*Work request:*
Reproduce every record below exactly, without the pictures.

*Provided entries:*
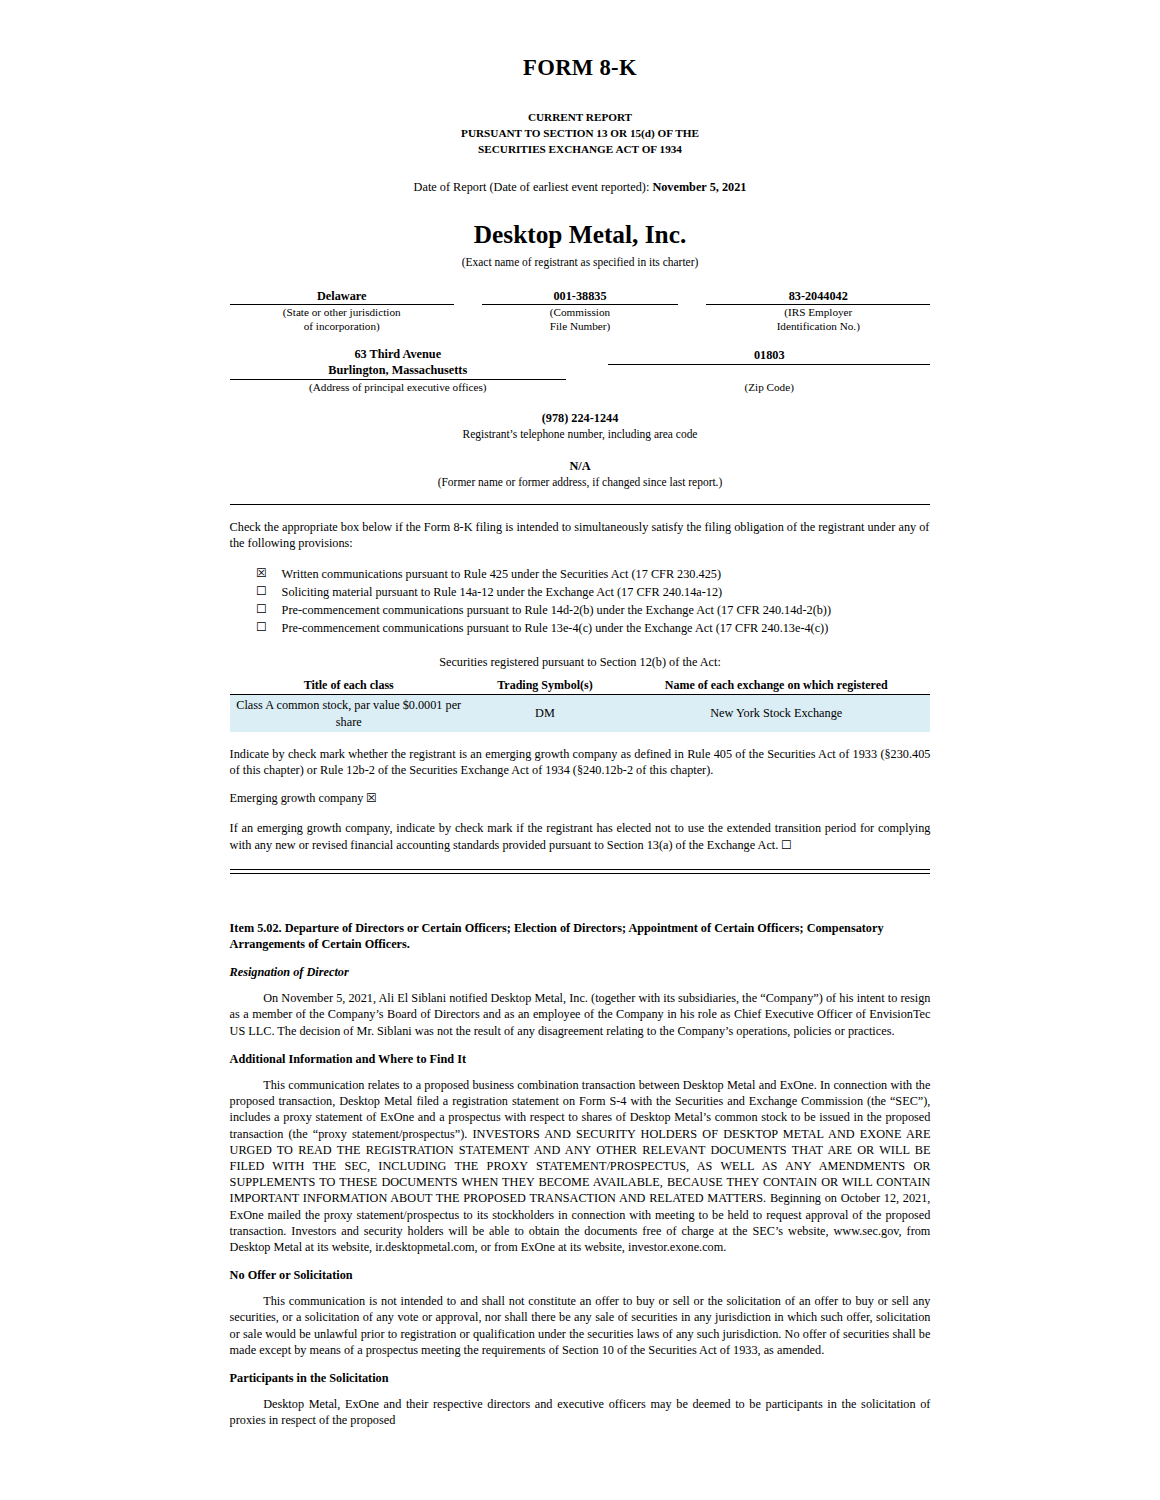FORM 8-K
CURRENT REPORT
PURSUANT TO SECTION 13 OR 15(d) OF THE
SECURITIES EXCHANGE ACT OF 1934
Date of Report (Date of earliest event reported): November 5, 2021
Desktop Metal, Inc.
(Exact name of registrant as specified in its charter)
| Delaware | | 001-38835 | | 83-2044042 |
| (State or other jurisdiction of incorporation) | | (Commission File Number) | | (IRS Employer Identification No.) |
| 63 Third Avenue Burlington, Massachusetts | | 01803 |
| (Address of principal executive offices) | | (Zip Code) |
(978) 224-1244
Registrant’s telephone number, including area code
N/A
(Former name or former address, if changed since last report.)
Check the appropriate box below if the Form 8-K filing is intended to simultaneously satisfy the filing obligation of the registrant under any of the following provisions:
| ☒ | Written communications pursuant to Rule 425 under the Securities Act (17 CFR 230.425) |
| ☐ | Soliciting material pursuant to Rule 14a-12 under the Exchange Act (17 CFR 240.14a-12) |
| ☐ | Pre-commencement communications pursuant to Rule 14d-2(b) under the Exchange Act (17 CFR 240.14d-2(b)) |
| ☐ | Pre-commencement communications pursuant to Rule 13e-4(c) under the Exchange Act (17 CFR 240.13e-4(c)) |
Securities registered pursuant to Section 12(b) of the Act:
| Title of each class | Trading Symbol(s) | Name of each exchange on which registered |
| --- | --- | --- |
| Class A common stock, par value $0.0001 per share | DM | New York Stock Exchange |
Indicate by check mark whether the registrant is an emerging growth company as defined in Rule 405 of the Securities Act of 1933 (§230.405 of this chapter) or Rule 12b-2 of the Securities Exchange Act of 1934 (§240.12b-2 of this chapter).
Emerging growth company ☒
If an emerging growth company, indicate by check mark if the registrant has elected not to use the extended transition period for complying with any new or revised financial accounting standards provided pursuant to Section 13(a) of the Exchange Act. ☐
Item 5.02. Departure of Directors or Certain Officers; Election of Directors; Appointment of Certain Officers; Compensatory Arrangements of Certain Officers.
Resignation of Director
On November 5, 2021, Ali El Siblani notified Desktop Metal, Inc. (together with its subsidiaries, the “Company”) of his intent to resign as a member of the Company’s Board of Directors and as an employee of the Company in his role as Chief Executive Officer of EnvisionTec US LLC. The decision of Mr. Siblani was not the result of any disagreement relating to the Company’s operations, policies or practices.
Additional Information and Where to Find It
This communication relates to a proposed business combination transaction between Desktop Metal and ExOne. In connection with the proposed transaction, Desktop Metal filed a registration statement on Form S-4 with the Securities and Exchange Commission (the “SEC”), includes a proxy statement of ExOne and a prospectus with respect to shares of Desktop Metal’s common stock to be issued in the proposed transaction (the “proxy statement/prospectus”). INVESTORS AND SECURITY HOLDERS OF DESKTOP METAL AND EXONE ARE URGED TO READ THE REGISTRATION STATEMENT AND ANY OTHER RELEVANT DOCUMENTS THAT ARE OR WILL BE FILED WITH THE SEC, INCLUDING THE PROXY STATEMENT/PROSPECTUS, AS WELL AS ANY AMENDMENTS OR SUPPLEMENTS TO THESE DOCUMENTS WHEN THEY BECOME AVAILABLE, BECAUSE THEY CONTAIN OR WILL CONTAIN IMPORTANT INFORMATION ABOUT THE PROPOSED TRANSACTION AND RELATED MATTERS. Beginning on October 12, 2021, ExOne mailed the proxy statement/prospectus to its stockholders in connection with meeting to be held to request approval of the proposed transaction. Investors and security holders will be able to obtain the documents free of charge at the SEC’s website, www.sec.gov, from Desktop Metal at its website, ir.desktopmetal.com, or from ExOne at its website, investor.exone.com.
No Offer or Solicitation
This communication is not intended to and shall not constitute an offer to buy or sell or the solicitation of an offer to buy or sell any securities, or a solicitation of any vote or approval, nor shall there be any sale of securities in any jurisdiction in which such offer, solicitation or sale would be unlawful prior to registration or qualification under the securities laws of any such jurisdiction. No offer of securities shall be made except by means of a prospectus meeting the requirements of Section 10 of the Securities Act of 1933, as amended.
Participants in the Solicitation
Desktop Metal, ExOne and their respective directors and executive officers may be deemed to be participants in the solicitation of proxies in respect of the proposed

*Written response:*
FORM 8-K
CURRENT REPORT
PURSUANT TO SECTION 13 OR 15(d) OF THE
SECURITIES EXCHANGE ACT OF 1934
Date of Report (Date of earliest event reported): November 5, 2021
Desktop Metal, Inc.
(Exact name of registrant as specified in its charter)
| Delaware | | 001-38835 | | 83-2044042 |
| (State or other jurisdiction of incorporation) | | (Commission File Number) | | (IRS Employer Identification No.) |
| 63 Third Avenue Burlington, Massachusetts | | 01803 |
| (Address of principal executive offices) | | (Zip Code) |
(978) 224-1244
Registrant’s telephone number, including area code
N/A
(Former name or former address, if changed since last report.)
Check the appropriate box below if the Form 8-K filing is intended to simultaneously satisfy the filing obligation of the registrant under any of the following provisions:
| ☒ | Written communications pursuant to Rule 425 under the Securities Act (17 CFR 230.425) |
| ☐ | Soliciting material pursuant to Rule 14a-12 under the Exchange Act (17 CFR 240.14a-12) |
| ☐ | Pre-commencement communications pursuant to Rule 14d-2(b) under the Exchange Act (17 CFR 240.14d-2(b)) |
| ☐ | Pre-commencement communications pursuant to Rule 13e-4(c) under the Exchange Act (17 CFR 240.13e-4(c)) |
Securities registered pursuant to Section 12(b) of the Act:
| Title of each class | Trading Symbol(s) | Name of each exchange on which registered |
| --- | --- | --- |
| Class A common stock, par value $0.0001 per share | DM | New York Stock Exchange |
Indicate by check mark whether the registrant is an emerging growth company as defined in Rule 405 of the Securities Act of 1933 (§230.405 of this chapter) or Rule 12b-2 of the Securities Exchange Act of 1934 (§240.12b-2 of this chapter).
Emerging growth company ☒
If an emerging growth company, indicate by check mark if the registrant has elected not to use the extended transition period for complying with any new or revised financial accounting standards provided pursuant to Section 13(a) of the Exchange Act. ☐
Item 5.02. Departure of Directors or Certain Officers; Election of Directors; Appointment of Certain Officers; Compensatory Arrangements of Certain Officers.
Resignation of Director
On November 5, 2021, Ali El Siblani notified Desktop Metal, Inc. (together with its subsidiaries, the “Company”) of his intent to resign as a member of the Company’s Board of Directors and as an employee of the Company in his role as Chief Executive Officer of EnvisionTec US LLC. The decision of Mr. Siblani was not the result of any disagreement relating to the Company’s operations, policies or practices.
Additional Information and Where to Find It
This communication relates to a proposed business combination transaction between Desktop Metal and ExOne. In connection with the proposed transaction, Desktop Metal filed a registration statement on Form S-4 with the Securities and Exchange Commission (the “SEC”), includes a proxy statement of ExOne and a prospectus with respect to shares of Desktop Metal’s common stock to be issued in the proposed transaction (the “proxy statement/prospectus”). INVESTORS AND SECURITY HOLDERS OF DESKTOP METAL AND EXONE ARE URGED TO READ THE REGISTRATION STATEMENT AND ANY OTHER RELEVANT DOCUMENTS THAT ARE OR WILL BE FILED WITH THE SEC, INCLUDING THE PROXY STATEMENT/PROSPECTUS, AS WELL AS ANY AMENDMENTS OR SUPPLEMENTS TO THESE DOCUMENTS WHEN THEY BECOME AVAILABLE, BECAUSE THEY CONTAIN OR WILL CONTAIN IMPORTANT INFORMATION ABOUT THE PROPOSED TRANSACTION AND RELATED MATTERS. Beginning on October 12, 2021, ExOne mailed the proxy statement/prospectus to its stockholders in connection with meeting to be held to request approval of the proposed transaction. Investors and security holders will be able to obtain the documents free of charge at the SEC’s website, www.sec.gov, from Desktop Metal at its website, ir.desktopmetal.com, or from ExOne at its website, investor.exone.com.
No Offer or Solicitation
This communication is not intended to and shall not constitute an offer to buy or sell or the solicitation of an offer to buy or sell any securities, or a solicitation of any vote or approval, nor shall there be any sale of securities in any jurisdiction in which such offer, solicitation or sale would be unlawful prior to registration or qualification under the securities laws of any such jurisdiction. No offer of securities shall be made except by means of a prospectus meeting the requirements of Section 10 of the Securities Act of 1933, as amended.
Participants in the Solicitation
Desktop Metal, ExOne and their respective directors and executive officers may be deemed to be participants in the solicitation of proxies in respect of the proposed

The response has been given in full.